* [TEXTO DEL EJERCICIO]
-- -- --
Revista Cine
Con la llegada del cine sonoro, la productora Universal miró hacia los monstruos de la literatura clásica para hacerse con el monopolio del grito en la pantalla, del pánico en las salas, y convertir el terror en su seña de identidad. Así, al jorobado de Paris, el fantasma de la ópera y otras caracterizaciones de Lon Chaney en la era silente, vinieron a sumársele el Drácula de Browning, la obra del doctor Frankenstein según James Whale, el solitario hombre invisible o la momia que despierta, maldición enterrada durante siglos, con el rostro de Boris Karloff.
La tragedia que origina el descubrimiento del sarcófago de Imhotep (Boris Karloff), alto sacerdote de al-Karnak, por la expedición dirigida por Sir Joseph Whemple (Arthur Byron) en 1921 en Al-Qâhira, es el arranque de The mummy (La momia, 1932). Once años después del sacrilegio, otros científicos del museo británico, entre los que se encuentra Frank Whemple (David Manners), hijo del reputado egiptólogo que dirigió aquella imprudente campaña, reciben la visita de Ardeth Bay (Karloff de nuevo), quien les indica el lugar donde se encuentra la puerta sellada hace 3700 años que les conducirá a la tumba con la momia y las joyas de la princesa Anck-es-en-Amon. Pero como en toda historia romántica, como en esencia es esta, el amor, cuando no se consuma, atraviesa cuerpos y siglos para alcanzar el éxtasis perseguido, y la belleza de la delicada Helen Grosvenor (Zita Johann) bien podría ser la de un antiguo y desgraciado amor de algún poderoso condenado.
-- -- --
* [MATERIAL EXTRAÍDO]
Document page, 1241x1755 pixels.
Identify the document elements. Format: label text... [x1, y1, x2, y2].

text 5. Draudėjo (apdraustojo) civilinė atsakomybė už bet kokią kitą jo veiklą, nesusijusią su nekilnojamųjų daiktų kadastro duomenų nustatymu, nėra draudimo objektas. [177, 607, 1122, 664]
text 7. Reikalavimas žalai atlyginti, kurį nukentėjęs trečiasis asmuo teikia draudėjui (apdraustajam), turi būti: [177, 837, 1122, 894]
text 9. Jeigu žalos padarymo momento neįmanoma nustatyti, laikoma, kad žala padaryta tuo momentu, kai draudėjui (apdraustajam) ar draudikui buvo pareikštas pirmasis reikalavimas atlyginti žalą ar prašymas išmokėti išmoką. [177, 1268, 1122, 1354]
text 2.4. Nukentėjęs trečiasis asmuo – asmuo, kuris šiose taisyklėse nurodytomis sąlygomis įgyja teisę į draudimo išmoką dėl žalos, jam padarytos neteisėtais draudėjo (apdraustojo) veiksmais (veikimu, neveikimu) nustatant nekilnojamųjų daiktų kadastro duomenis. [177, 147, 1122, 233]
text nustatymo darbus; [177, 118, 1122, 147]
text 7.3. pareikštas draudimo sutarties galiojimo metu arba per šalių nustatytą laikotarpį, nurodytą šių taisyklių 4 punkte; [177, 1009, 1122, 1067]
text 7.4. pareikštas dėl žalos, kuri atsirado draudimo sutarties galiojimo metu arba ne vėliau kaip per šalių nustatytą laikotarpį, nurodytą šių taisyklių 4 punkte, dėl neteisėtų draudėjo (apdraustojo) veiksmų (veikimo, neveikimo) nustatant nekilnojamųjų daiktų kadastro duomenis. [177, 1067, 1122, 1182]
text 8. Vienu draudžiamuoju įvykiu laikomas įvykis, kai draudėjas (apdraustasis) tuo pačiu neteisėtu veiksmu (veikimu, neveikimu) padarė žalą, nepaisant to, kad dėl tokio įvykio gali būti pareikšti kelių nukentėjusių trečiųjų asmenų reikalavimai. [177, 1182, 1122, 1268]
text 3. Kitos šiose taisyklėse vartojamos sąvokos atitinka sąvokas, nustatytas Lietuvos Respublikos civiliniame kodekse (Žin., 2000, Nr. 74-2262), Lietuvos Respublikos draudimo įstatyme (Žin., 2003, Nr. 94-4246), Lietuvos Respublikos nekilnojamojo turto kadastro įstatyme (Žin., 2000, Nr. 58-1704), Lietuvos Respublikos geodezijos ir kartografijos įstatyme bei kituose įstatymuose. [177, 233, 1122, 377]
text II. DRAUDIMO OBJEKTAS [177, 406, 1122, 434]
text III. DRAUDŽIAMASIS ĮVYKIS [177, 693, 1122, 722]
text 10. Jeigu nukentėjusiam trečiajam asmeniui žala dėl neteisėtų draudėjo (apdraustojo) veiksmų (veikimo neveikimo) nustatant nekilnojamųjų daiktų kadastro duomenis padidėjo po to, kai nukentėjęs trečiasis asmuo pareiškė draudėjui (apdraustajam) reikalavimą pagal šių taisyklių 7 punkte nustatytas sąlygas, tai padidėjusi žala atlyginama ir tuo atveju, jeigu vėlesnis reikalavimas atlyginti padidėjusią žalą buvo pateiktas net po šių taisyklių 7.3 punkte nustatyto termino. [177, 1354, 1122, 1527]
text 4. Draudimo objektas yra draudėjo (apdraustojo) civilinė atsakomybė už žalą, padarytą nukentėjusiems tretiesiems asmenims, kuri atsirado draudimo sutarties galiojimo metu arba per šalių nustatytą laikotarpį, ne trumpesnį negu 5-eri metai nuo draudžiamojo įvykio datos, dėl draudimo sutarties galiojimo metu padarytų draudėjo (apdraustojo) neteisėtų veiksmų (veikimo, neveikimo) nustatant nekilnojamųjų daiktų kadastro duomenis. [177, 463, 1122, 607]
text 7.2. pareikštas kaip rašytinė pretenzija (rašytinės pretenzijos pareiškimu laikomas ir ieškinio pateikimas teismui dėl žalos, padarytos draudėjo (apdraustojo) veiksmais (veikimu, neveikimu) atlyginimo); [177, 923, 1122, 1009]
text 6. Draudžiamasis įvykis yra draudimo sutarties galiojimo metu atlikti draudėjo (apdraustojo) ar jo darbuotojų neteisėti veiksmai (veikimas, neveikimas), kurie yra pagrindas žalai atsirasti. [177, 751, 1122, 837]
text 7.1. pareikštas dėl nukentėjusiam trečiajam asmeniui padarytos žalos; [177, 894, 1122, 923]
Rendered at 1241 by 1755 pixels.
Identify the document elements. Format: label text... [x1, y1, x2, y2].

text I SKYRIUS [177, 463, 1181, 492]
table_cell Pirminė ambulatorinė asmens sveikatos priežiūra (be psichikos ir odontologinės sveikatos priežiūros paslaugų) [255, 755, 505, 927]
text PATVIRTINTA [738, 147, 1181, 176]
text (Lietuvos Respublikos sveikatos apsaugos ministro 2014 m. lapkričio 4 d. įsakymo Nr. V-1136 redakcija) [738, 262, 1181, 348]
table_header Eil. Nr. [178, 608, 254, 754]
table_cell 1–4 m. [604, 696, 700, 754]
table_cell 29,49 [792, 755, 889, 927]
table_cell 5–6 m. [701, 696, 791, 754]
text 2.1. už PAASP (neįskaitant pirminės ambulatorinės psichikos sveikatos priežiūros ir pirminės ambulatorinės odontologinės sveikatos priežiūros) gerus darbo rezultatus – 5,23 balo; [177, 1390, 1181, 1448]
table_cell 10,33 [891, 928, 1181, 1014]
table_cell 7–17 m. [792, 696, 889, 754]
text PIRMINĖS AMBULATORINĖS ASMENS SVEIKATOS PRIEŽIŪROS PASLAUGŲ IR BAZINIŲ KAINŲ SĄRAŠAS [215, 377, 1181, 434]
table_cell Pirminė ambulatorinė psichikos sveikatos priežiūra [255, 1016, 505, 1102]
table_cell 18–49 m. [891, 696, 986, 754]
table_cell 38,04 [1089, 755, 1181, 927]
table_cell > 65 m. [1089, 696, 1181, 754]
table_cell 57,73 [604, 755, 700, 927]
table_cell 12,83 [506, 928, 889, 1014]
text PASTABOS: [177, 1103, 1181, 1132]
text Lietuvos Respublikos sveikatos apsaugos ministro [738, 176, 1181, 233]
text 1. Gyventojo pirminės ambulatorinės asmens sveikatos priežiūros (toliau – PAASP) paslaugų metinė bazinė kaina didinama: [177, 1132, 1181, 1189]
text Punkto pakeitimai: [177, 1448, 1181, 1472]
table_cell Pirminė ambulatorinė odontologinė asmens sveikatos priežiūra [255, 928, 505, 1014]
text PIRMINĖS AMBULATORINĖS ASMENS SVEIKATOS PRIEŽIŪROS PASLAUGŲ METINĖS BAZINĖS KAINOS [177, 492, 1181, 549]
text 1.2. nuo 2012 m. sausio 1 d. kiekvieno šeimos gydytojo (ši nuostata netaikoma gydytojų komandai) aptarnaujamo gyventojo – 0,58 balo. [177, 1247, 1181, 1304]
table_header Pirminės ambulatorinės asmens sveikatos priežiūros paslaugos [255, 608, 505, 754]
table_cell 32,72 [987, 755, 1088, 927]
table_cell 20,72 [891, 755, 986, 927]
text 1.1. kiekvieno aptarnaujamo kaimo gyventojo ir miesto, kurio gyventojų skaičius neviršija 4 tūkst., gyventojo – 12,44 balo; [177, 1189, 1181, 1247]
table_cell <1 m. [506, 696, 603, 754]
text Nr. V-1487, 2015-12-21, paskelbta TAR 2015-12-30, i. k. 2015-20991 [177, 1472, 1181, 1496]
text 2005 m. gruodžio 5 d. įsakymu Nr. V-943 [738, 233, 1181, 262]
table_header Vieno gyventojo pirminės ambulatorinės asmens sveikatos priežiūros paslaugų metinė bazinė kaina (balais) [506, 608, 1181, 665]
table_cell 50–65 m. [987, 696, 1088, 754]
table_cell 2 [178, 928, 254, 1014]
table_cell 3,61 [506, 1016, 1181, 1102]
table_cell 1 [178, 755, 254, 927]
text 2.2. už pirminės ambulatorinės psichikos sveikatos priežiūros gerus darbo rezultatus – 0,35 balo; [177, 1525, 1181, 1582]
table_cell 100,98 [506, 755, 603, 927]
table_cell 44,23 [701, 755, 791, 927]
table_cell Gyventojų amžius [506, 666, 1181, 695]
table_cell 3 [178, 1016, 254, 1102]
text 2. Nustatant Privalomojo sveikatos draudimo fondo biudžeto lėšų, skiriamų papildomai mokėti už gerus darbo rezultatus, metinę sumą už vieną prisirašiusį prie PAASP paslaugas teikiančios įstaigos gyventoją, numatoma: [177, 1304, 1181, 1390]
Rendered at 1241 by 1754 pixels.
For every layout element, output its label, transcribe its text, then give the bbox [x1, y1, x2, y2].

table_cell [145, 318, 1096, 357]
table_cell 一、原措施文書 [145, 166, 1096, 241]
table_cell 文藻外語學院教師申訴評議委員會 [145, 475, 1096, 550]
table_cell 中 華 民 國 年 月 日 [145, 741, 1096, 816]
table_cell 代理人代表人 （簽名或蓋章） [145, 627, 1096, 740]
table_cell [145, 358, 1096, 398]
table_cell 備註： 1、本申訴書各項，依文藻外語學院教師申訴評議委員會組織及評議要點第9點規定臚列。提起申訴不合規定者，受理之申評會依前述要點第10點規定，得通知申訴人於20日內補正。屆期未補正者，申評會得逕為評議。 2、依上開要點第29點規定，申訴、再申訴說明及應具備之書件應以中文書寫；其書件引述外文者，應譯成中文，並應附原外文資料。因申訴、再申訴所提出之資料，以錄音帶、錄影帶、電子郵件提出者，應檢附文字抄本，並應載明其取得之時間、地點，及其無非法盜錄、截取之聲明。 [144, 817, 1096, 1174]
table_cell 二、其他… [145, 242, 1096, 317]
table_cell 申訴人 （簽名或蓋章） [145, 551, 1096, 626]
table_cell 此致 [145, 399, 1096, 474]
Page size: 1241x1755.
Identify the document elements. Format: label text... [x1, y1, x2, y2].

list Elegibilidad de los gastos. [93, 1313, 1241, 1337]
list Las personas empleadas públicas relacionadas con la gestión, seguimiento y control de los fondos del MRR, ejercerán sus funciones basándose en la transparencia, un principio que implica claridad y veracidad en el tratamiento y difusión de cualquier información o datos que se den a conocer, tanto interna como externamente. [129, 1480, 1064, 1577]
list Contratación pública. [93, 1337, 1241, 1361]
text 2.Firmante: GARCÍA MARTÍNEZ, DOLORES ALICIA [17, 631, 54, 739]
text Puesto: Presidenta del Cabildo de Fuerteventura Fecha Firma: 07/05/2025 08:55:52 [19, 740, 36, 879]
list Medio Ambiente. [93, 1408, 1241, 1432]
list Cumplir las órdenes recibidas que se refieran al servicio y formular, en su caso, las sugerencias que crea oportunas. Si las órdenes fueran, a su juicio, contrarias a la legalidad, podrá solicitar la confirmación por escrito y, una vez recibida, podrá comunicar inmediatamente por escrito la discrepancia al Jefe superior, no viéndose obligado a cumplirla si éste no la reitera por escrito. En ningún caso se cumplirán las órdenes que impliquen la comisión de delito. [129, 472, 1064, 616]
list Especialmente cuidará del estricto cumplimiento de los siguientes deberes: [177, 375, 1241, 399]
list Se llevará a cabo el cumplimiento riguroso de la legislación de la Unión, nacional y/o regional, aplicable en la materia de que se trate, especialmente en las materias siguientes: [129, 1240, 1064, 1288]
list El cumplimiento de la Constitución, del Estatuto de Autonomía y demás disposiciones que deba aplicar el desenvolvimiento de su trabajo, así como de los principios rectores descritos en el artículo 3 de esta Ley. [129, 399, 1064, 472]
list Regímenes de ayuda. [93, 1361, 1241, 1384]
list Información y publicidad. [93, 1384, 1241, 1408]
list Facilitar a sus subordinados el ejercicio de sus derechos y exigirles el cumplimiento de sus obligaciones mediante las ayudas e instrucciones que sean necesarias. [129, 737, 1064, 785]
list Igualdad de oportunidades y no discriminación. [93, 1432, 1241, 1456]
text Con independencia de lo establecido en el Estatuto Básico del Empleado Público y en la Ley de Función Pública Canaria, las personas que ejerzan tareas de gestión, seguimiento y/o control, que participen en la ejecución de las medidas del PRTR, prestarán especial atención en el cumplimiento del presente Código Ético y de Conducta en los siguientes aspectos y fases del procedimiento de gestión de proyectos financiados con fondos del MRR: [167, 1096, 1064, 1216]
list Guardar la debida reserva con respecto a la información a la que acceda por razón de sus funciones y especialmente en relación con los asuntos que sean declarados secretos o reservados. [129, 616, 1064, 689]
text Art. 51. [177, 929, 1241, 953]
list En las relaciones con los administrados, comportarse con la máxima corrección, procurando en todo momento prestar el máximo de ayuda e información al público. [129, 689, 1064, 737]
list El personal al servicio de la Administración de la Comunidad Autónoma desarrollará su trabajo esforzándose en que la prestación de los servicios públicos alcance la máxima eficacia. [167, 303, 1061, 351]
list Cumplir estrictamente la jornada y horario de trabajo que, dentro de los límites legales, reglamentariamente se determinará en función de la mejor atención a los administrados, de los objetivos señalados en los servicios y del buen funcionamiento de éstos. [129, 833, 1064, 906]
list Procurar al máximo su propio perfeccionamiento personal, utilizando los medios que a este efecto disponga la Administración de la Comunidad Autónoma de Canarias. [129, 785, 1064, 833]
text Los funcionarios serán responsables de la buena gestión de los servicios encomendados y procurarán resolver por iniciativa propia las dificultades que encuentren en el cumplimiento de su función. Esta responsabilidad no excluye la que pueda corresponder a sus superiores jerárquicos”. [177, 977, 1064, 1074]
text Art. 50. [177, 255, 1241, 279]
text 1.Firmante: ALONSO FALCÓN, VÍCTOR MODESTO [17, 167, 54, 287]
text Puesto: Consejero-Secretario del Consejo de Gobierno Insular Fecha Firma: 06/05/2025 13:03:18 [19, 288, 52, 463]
-- -- --
* [LISTA DE ACTIVIDADES]
**a.** Enumera, sin repetir ninguno, los actores que aparecen entre paréntesis en el párrafo del texto del ejercicio dedicado a La momia.
**b.** Según el texto del ejercicio, indica si cada afirmación es correcta (sí o no) y cita las palabras que lo deciden. (i) La expedición de Sir Joseph Whemple encontró el sarcófago en 1921. (ii) La puerta sellada que conduce a la tumba se cerró hace 2000 años. (iii) Frank Whemple es sobrino del egiptólogo que dirigió la campaña.
Los registros son un material aparte, independiente del texto.

* [SOLUCIONES]
**a.** Boris Karloff, Arthur Byron, David Manners, Zita Johann.

**b.**
(i) Sí: «por la expedición dirigida por Sir Joseph Whemple (Arthur Byron) en 1921 en Al-Qâhira».
(ii) No: «la puerta sellada hace 3700 años».
(iii) No: «hijo del reputado egiptólogo que dirigió aquella imprudente campaña».